Her stories are terribly bleak, yet a descriptive line can cut so sharply I find myself laughing out loud.

She had autoimmune disease and died at the age of thirty-nine.

She's quotable as hell, but I will limit myself to one: "What people don't realize is how much religion costs. They think faith is a big electric blanket, when of course it is the cross. It is much harder to believe than not to believe. If you feel you can't believe, you must at least do this: keep an open mind. Keep it open toward faith, keep wanting it, keep asking for it, and leave the rest to God."

- Habit of Being

Much more at http://blog.wfmu.org/freeform/2006/08/i_hear_you_got_.html

Reading: The Workshop: Seven Decades of the Iowa Writers' Workshop
The Gospel of Luke

Tuesday, February 27, 2007

High tech

For someone who learned to type on a Royal manual standard typewriter that weighed about as much as I did at the time, computers are a wonderful thing.
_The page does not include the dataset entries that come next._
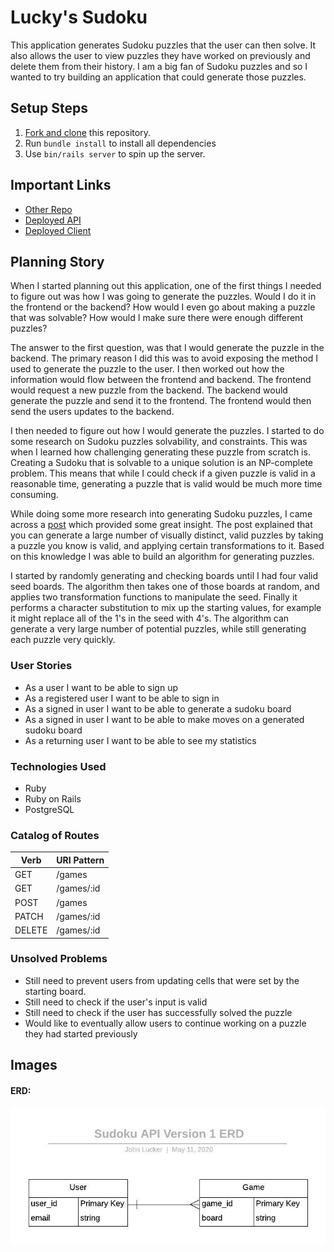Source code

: # Lucky's Sudoku

This application generates Sudoku puzzles that the user can then solve. It also
allows the user to view puzzles they have worked on previously and delete them
from their history. I am a big fan of Sudoku puzzles and so I wanted to try
building an application that could generate those puzzles.

## Setup Steps

1. [Fork and clone](https://github.com/luckyswims/sudoku-api) this repository.
2. Run `bundle install` to install all dependencies
3. Use `bin/rails server` to spin up the server.

## Important Links

- [Other Repo](https://github.com/luckyswims/sudoku-client)
- [Deployed API](https://luckyswims-sudoku.herokuapp.com/)
- [Deployed Client](https://luckyswims.github.io/sudoku-client/#/)

## Planning Story

When I started planning out this application, one of the first things I needed
to figure out was how I was going to generate the puzzles. Would I do it in the
frontend or the backend? How would I even go about making a puzzle that was
solvable? How would I make sure there were enough different puzzles?  

The answer to the first question, was that I would generate the puzzle in the
backend. The primary reason I did this was to avoid exposing the method I used
to generate the puzzle to the user. I then worked out how the information would
flow between the frontend and backend. The frontend would request a new puzzle
from the backend. The backend would generate the puzzle and send it to the
frontend. The frontend would then send the users updates to the backend.  

I then needed to figure out how I would generate the puzzles. I started to do
some research on Sudoku puzzles solvability, and constraints. This was when I
learned how challenging generating these puzzle from scratch is. Creating a
Sudoku that is solvable to a unique solution is an NP-complete problem. This
means that while I could check if a given puzzle is valid in a reasonable time,
generating a puzzle that is valid would be much more time consuming.  

While doing some more research into generating Sudoku puzzles, I came across a
[post][1] which provided some great insight. The post explained that you can
generate a large number of visually distinct, valid puzzles by taking a puzzle
you know is valid, and applying certain transformations to it. Based on this
knowledge I was able to build an algorithm for generating puzzles.  

I started by randomly generating and checking boards until I had four valid
seed boards. The algorithm then takes one of those boards at random, and applies
two transformation functions to manipulate the seed. Finally it performs a
character substitution to mix up the starting values, for example it might
replace all of the 1's in the seed with 4's. The algorithm can generate a very
large number of potential puzzles, while still generating each puzzle very quickly.

### User Stories

- As a user I want to be able to sign up  
- As a registered user I want to be able to sign in  
- As a signed in user I want to be able to generate a sudoku board  
- As a signed in user I want to be able to make moves on a generated sudoku board  
- As a returning user I want to be able to see my statistics  

### Technologies Used

- Ruby  
- Ruby on Rails  
- PostgreSQL  

### Catalog of Routes

Verb         |	URI Pattern
------------ | -------------
GET | /games
GET | /games/:id
POST | /games
PATCH | /games/:id
DELETE | /games/:id

### Unsolved Problems

- Still need to prevent users from updating cells that were set by the starting board.
- Still need to check if the user's input is valid
- Still need to check if the user has successfully solved the puzzle
- Would like to eventually allow users to continue working on a puzzle they had started previously

## Images

#### ERD:
![ERD](./data/Sudoku-MVP-ERD.jpeg)

[1]: https://gamedev.stackexchange.com/questions/56149/how-can-i-generate-sudoku-puzzles
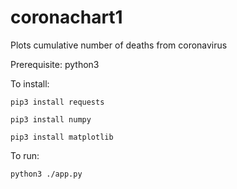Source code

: # coronachart1

Plots cumulative number of deaths from coronavirus

Prerequisite: python3

To install:

    pip3 install requests
    
    pip3 install numpy

    pip3 install matplotlib

To run:

    python3 ./app.py

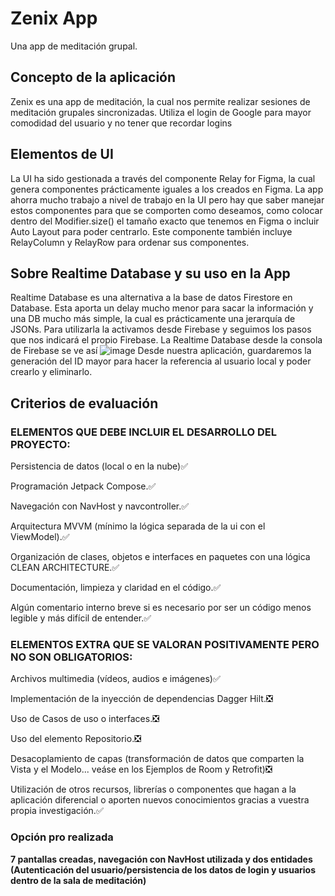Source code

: # Zenix App
Una app de meditación grupal.
## Concepto de la aplicación
Zenix es una app de meditación, la cual nos permite realizar sesiones de meditación grupales sincronizadas.
Utiliza el login de Google para mayor comodidad del usuario y no tener que recordar logins
## Elementos de UI
La UI ha sido gestionada a través del componente Relay for Figma, la cual genera componentes prácticamente iguales a los creados en Figma. La app ahorra mucho trabajo a nivel de trabajo en la UI pero hay que saber manejar estos componentes para que se comporten como deseamos, como colocar dentro del Modifier.size() el tamaño exacto que tenemos en Figma o incluir Auto Layout para poder centrarlo. Este componente también incluye RelayColumn y RelayRow para ordenar sus componentes.
## Sobre Realtime Database y su uso en la App
Realtime Database es una alternativa a la base de datos Firestore en Database. Esta aporta un delay mucho menor para sacar la información y una DB mucho más simple, la cual es prácticamente una jerarquía de JSONs.
Para utilizarla la activamos desde Firebase y seguimos los pasos que nos indicará el propio Firebase.
La Realtime Database desde la consola de Firebase se ve así
![image](https://github.com/javijjah/ZenixApp/assets/120460477/a7000690-192b-4a73-943a-5ce69102852a)
Desde nuestra aplicación, guardaremos la generación del ID mayor para hacer la referencia al usuario local y poder crearlo y eliminarlo.
## Criterios de evaluación

### ELEMENTOS QUE DEBE INCLUIR EL DESARROLLO DEL PROYECTO:

Persistencia de datos (local o en la nube)✅

Programación Jetpack Compose.✅

Navegación con NavHost y navcontroller.✅

Arquitectura MVVM (mínimo la lógica separada de la ui con el ViewModel).✅

Organización de clases, objetos e interfaces en paquetes con una lógica CLEAN ARCHITECTURE.✅

Documentación, limpieza y claridad en el código.✅

Algún comentario interno breve si es necesario por ser un código menos legible y más difícil de entender.✅

### ELEMENTOS EXTRA QUE SE VALORAN POSITIVAMENTE PERO NO SON OBLIGATORIOS:

Archivos multimedia (vídeos, audios e imágenes)✅

Implementación de la inyección de dependencias Dagger Hilt.❎

Uso de Casos de uso o interfaces.❎

Uso del elemento Repositorio.❎

Desacoplamiento de capas (transformación de datos que comparten la Vista y el Modelo... veáse en los Ejemplos de Room y Retrofit)❎

Utilización de otros recursos, librerías o componentes que hagan a la aplicación diferencial o aporten nuevos conocimientos gracias a vuestra propia investigación.✅

### Opción pro realizada

__7 pantallas creadas, navegación con NavHost utilizada y dos entidades (Autenticación del usuario/persistencia de los datos de login y usuarios dentro de la sala de meditación)__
To be sure, I can't quite get over the feeling that a computer is *work*. Spending my evenings downloading music files, or "surfing the Net" (a phrase that is now years old and so might as well date from ancient Greece), holds little appeal. The usefulness of computers for the business of writing, though, is undeniable. Researching anything is much easier with the Internet than it ever was before. There is no excuse for not knowing an editor's name when the publisher has a Web site.

And, of course, there's the unprecedented and amazing possibility that someone I've never heard of--or have, and admire--or someone who wouldn't write me a letter if you tied a pen to his or her hand--will see a blurb or a post and e-mail: Hey, how interesting, what else have you got?

Reading: Mark

Monday, February 19, 2007

Ash Wednesday

"Surely, if there is sin, it must be that--to throw life away as if it were nothing."
--Tomorrow's Promise

Wednesday, February 14, 2007

Statistic

Here is the real statistic to watch:

According to a March 2006 poll by the Pew Research Center, 51 percent of Americans oppose same-sex marriage, down from 63 percent in February 2004.

Fifty-one percent is a bare majority. Canada was there in the last 10 years.

Twelve percentage point drop in two years is amazing.

Reading: Tyrannic Love, or The Royal Martyr by John Dryden

Monday, February 5, 2007

Left Behind

I haven't read more than a few pages of the LaHaye/Jenkins series (just shelved many, many copies at a public library). And it is probably my literary (as opposed to theological) bias, but I don't find the popularity of this series quite as alarming as many commentators, particularly in Britain, seem to. It looks to me like a parallel to the phenomenal success of other "Christian/inspirational" genre publishing, such as romances.

Genres like thrillers and romances are enormously popular as entertainment, but there is a large market of folks who are uncomfortable with certain conventions, like the context of sex in a traditional romance. So they buy these other series. I think readers buy these apocalyptic books because they want to read thrillers, but regular thrillers make them uncomfortable, so they substitute Satan and God for the bad/good guys in, say, Tom Clancy.

Certainly, if large numbers of individuals actually want to provoke Armageddon in the Middle East then that is alarming, but even most of those "true believers" are not active participants in the destruction. After all, like non-Zionist Jews before 1948, they hold that this is all in the hands of G-d and we have nothing to say about it at all.

I don't think that most readers are buying fiction because they want to enact it in their actual lives. They buy it because they are bored.